[RECORDS SHOWN]

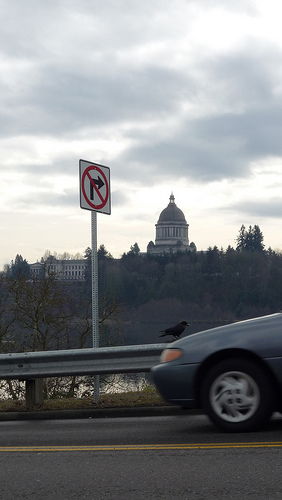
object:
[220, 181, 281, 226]
cloud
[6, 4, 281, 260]
sky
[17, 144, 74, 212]
cloud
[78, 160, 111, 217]
sign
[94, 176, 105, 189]
arrow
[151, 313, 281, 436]
car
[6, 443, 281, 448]
line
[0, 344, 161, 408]
railing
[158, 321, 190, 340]
bird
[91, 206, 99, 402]
pole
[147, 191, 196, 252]
building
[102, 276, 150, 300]
trees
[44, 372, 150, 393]
water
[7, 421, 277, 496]
road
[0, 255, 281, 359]
hill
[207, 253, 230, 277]
leaves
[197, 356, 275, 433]
tire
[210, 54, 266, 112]
cloud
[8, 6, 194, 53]
cloud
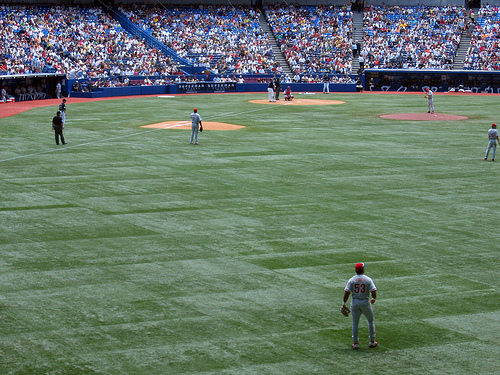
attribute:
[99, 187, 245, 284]
field — green, baseball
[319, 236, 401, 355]
player — baseball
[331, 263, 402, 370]
uniform — white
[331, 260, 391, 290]
hat — red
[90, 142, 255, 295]
field — baseball, professional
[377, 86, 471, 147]
mound — red, pitchers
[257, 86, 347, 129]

[WORK ITEM]
Could you recast every line of the items above as a numbered list, skipping any blank lines and leaving the pictures out of your answer?

[OUTPUT]
1. object:
2. [220, 181, 281, 226]
3. cloud
4. [6, 4, 281, 260]
5. sky
6. [17, 144, 74, 212]
7. cloud
8. [78, 160, 111, 217]
9. sign
10. [94, 176, 105, 189]
11. arrow
12. [151, 313, 281, 436]
13. car
14. [6, 443, 281, 448]
15. line
16. [0, 344, 161, 408]
17. railing
18. [158, 321, 190, 340]
19. bird
20. [91, 206, 99, 402]
21. pole
22. [147, 191, 196, 252]
23. building
24. [102, 276, 150, 300]
25. trees
26. [44, 372, 150, 393]
27. water
28. [7, 421, 277, 496]
29. road
30. [0, 255, 281, 359]
31. hill
32. [207, 253, 230, 277]
33. leaves
34. [197, 356, 275, 433]
35. tire
36. [210, 54, 266, 112]
37. cloud
38. [8, 6, 194, 53]
39. cloud
40. attribute:
41. [99, 187, 245, 284]
42. field — green, baseball
43. [319, 236, 401, 355]
44. player — baseball
45. [331, 263, 402, 370]
46. uniform — white
47. [331, 260, 391, 290]
48. hat — red
49. [90, 142, 255, 295]
50. field — baseball, professional
51. [377, 86, 471, 147]
52. mound — red, pitchers
53. [257, 86, 347, 129]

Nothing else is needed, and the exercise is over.